SUBSCRIBE
Film Reviews

We Need to Talk About Kevin

Published November 19, 2011
Film Still, We Need to Talk About Kevin

Contrary to popular belief, this is not a film in which Tilda Swinton plays Julia Gillard, with John C. Reilly as Bill Shorten. That particular episode in Australian political history was a horror movie that has not yet run its course. We Need to Talk About Kevin is less than two hours of concerted horror, as events unfold in successive flashbacks that grow increasingly ominous as we approach the present.
It the grossest understatement to describe the eponymous Kevin as a “disturbed son”, as one reads in some of the pre-publicity. Kevin is the most evil and frightening child since the cute little girl in Mervyn LeRoy’s The Bad Seed (1956).
Like pig-tailed Rhoda in that film, Kevin is a cute, intelligent kid who can turn on the charm when it suits him. By preference he turns it on for his father, who never quite sees the malevolent personality that keeps his mother in a state of high tension.
Since we view the story through the eyes of the mother, Eva, we spend most of the movie is a similar state of expectation. We know that Kevin has done something bad, so bad that his mother’s entire life has been turned upside down. She lives alone in a shabby bungalow, drives an old bomb, and is seeking menial work in an office. Whenever she ventures into the street or a shop she is terrified of running into people who react violently to her.

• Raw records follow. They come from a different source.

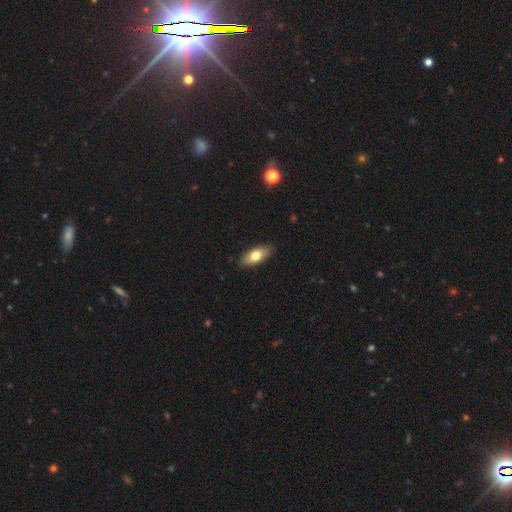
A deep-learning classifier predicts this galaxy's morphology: Smooth or featured: smooth — 74% (featured or disk — 19%)
How rounded: in between — 83% (cigar-shaped — 14%)
Merging: none — 87% (minor disturbance — 10%)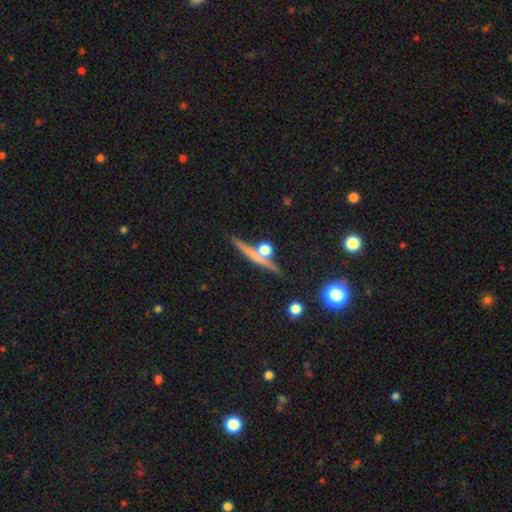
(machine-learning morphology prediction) The model was most divided on "smooth or featured": featured or disk: 51%, smooth: 38%, star or artifact: 12%. More confident: edge-on disk — yes (92%); merging — none (73%).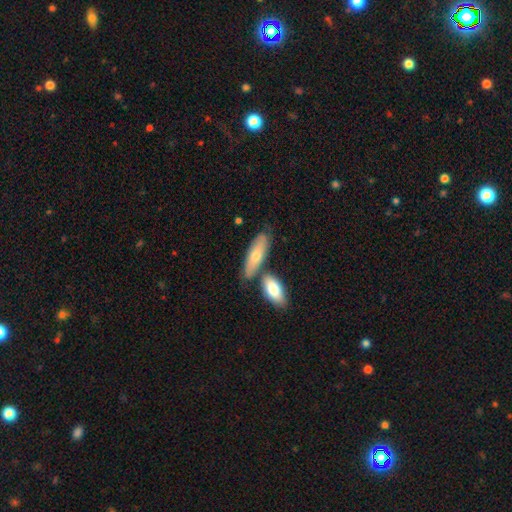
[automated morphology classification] The model was most divided on "how rounded": in between: 61%, cigar-shaped: 36%, round: 2%. More confident: smooth or featured — smooth (64%); merging — none (56%).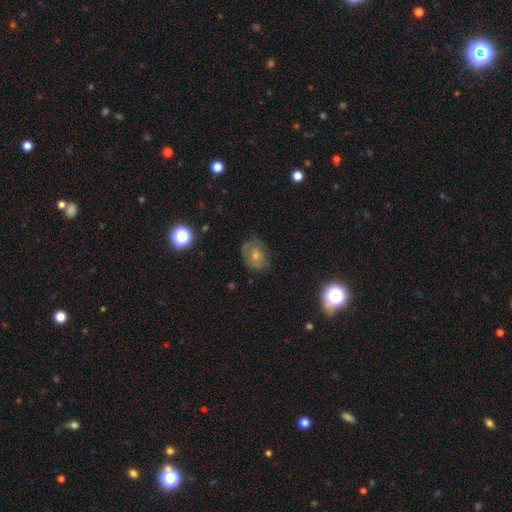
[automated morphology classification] Smooth or featured?
  - smooth: 59% *
  - featured or disk: 29%
  - star or artifact: 12%
How rounded?
  - round: 53% *
  - in between: 46%
  - cigar-shaped: 1%
Merging?
  - none: 64% *
  - minor disturbance: 25%
  - major disturbance: 10%
  - merger: 2%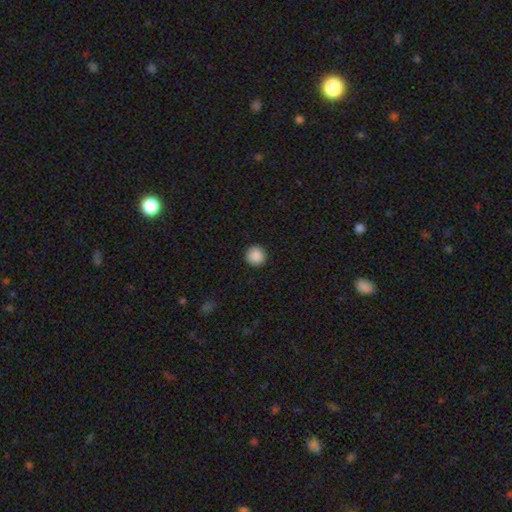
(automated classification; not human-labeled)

In flashback, life is very different. Eva is a celebrated author of travel books, her husband a successful businessman. They live in a mansion, with Kevin and his little sister. As the action telescopes from past to present, we learn how all this will be lost.
The extended flashback is a cumbersome device but Scottish director, Lynne Ramsay, keeps the action flickering feverishly across the screen. We are never allowed to settle, never given a moment to reflect. Instead, we feel the same creeping unease that Eva feels, as she struggles to understand and deal with Kevin’s behaviour. The dialogue is so sparse that we are drawn into the story mainly through images. It is not so much an adaptation of Lionel Shriver’s best-selling novel, as a cinematic reinvention.

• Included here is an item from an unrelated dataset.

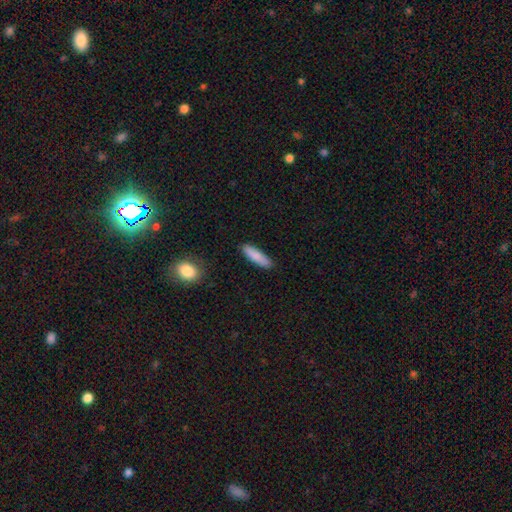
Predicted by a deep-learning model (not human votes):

For Ramsay this film is a huge advance on her previous feature, Morvern Callar (2002), which crawled along in a slightly aimless, dazed manner. Morvern was a drifter through life, struggling to find a raison d’etre, Eva is a completely centred person who watches everything being swept away. As her relationship with her son becomes increasingly fraught she struggles with her own feelings of guilt and self-doubt. Is it her fault? Is there something important she should have done? Is it because she has failed to give Kevin all the love he required?
Tilda Swinton is perfectly cast in the role of Eva, as she seems to look harried and desperate in even the most anodyne roles. This time she has a part that fits her lean, ethereal looks. There is rarely a moment when she is off-screen, while John C. Reilly, in a rare serious role as her husband, Franklin, is hardly more than a prop. The two other powerful presences are the young actors who play Kevin: Ezra Miller as the handsome, sinister teenager, and Jasper Newell, who is amazingly good as the young fiend-in-the-making.
In The Bad Seed, Rhoda’s badness was the subject of a degree of psychobabble, but ultimately came across as demonic. Ramsay’s achievement is to make us feel there are complex psychological factors at work in Kevin’s development, but they are never spelled out. Psychopaths may be born and not made, but we can’t help poring over Eva’s recollections looking for clues and triggers.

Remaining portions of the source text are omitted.